> [WHAT YOU HAVE TO DO]:
Lines holding the word "restart" must be located in the listing below and copied.

> [INFORMATION SHOWN]:
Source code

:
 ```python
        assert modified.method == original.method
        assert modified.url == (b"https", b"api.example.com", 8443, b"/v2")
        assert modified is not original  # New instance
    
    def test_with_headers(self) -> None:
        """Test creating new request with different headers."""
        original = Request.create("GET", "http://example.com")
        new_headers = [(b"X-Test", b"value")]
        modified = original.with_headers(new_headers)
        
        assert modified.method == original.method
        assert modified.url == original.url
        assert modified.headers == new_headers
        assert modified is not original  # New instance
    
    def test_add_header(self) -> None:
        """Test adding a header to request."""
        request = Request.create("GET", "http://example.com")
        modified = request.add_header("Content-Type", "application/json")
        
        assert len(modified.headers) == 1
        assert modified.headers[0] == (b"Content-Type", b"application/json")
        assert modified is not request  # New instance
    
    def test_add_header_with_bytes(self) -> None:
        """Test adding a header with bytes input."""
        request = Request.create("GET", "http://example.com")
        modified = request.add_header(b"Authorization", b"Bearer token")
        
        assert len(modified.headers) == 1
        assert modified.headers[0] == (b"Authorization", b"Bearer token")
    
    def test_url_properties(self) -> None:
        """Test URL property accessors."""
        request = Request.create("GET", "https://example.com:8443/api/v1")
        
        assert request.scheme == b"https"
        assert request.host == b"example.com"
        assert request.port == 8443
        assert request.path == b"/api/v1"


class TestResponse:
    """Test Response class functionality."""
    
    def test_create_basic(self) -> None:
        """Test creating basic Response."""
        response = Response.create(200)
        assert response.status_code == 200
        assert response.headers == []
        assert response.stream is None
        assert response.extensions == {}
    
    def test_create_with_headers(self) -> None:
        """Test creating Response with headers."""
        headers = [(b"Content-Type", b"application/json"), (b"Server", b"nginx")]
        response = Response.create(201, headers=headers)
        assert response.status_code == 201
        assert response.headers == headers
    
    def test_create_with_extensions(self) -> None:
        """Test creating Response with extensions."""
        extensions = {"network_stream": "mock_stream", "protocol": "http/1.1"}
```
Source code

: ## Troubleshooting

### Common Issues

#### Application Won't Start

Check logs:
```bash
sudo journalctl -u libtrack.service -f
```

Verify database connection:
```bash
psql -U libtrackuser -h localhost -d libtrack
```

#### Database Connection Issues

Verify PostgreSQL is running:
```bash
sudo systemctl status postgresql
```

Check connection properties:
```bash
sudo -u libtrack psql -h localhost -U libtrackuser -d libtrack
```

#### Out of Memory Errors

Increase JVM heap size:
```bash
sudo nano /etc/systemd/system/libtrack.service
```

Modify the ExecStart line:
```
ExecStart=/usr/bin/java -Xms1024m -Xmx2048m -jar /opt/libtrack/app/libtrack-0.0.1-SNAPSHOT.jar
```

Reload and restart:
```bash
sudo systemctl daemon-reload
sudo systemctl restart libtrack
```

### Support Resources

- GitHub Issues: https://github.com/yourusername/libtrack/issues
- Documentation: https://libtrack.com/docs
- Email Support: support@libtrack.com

---

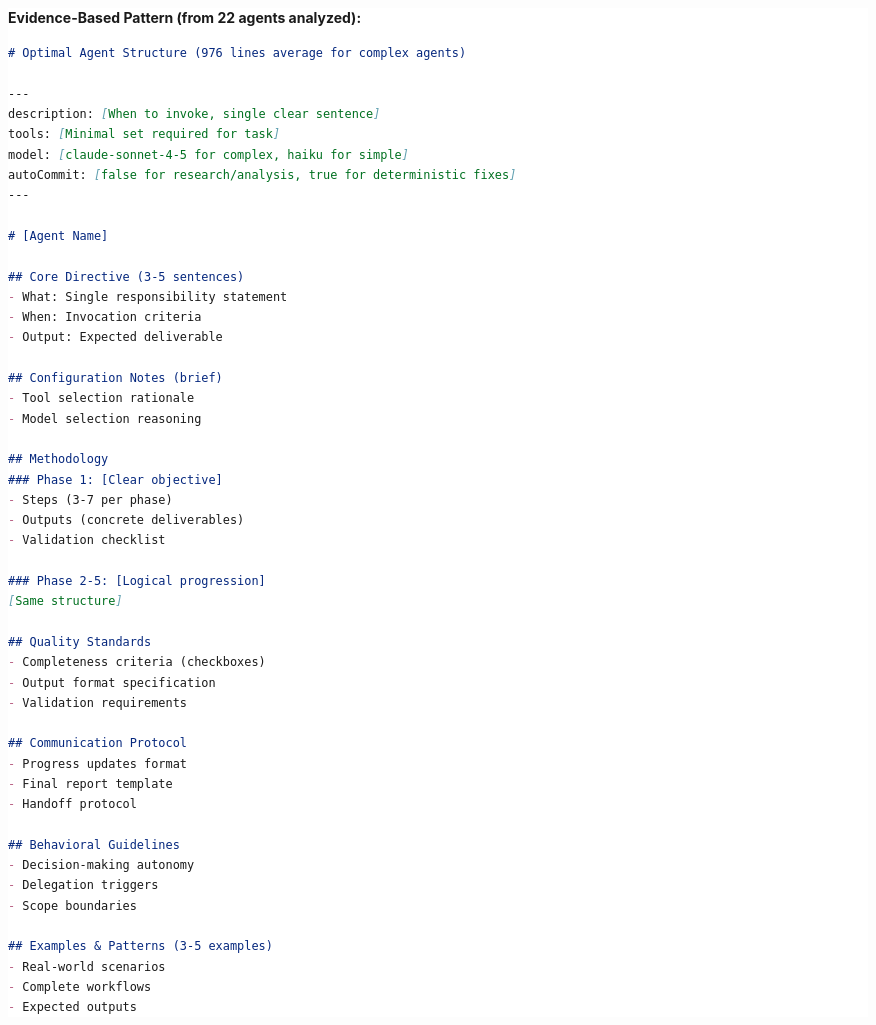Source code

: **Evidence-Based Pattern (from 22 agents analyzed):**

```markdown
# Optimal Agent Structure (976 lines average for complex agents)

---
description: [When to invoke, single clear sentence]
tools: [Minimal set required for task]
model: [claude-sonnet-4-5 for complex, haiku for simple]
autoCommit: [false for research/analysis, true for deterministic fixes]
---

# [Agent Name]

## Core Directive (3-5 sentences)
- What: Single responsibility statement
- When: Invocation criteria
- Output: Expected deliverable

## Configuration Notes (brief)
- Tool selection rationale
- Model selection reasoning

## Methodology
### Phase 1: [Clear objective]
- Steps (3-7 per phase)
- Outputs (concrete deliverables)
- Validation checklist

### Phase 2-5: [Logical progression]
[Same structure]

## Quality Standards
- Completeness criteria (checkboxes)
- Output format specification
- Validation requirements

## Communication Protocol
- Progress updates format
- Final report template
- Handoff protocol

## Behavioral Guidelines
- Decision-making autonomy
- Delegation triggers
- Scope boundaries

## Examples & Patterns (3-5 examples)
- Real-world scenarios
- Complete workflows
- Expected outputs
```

> [FINISHED TASK]:
Reload and restart:
sudo systemctl restart libtrack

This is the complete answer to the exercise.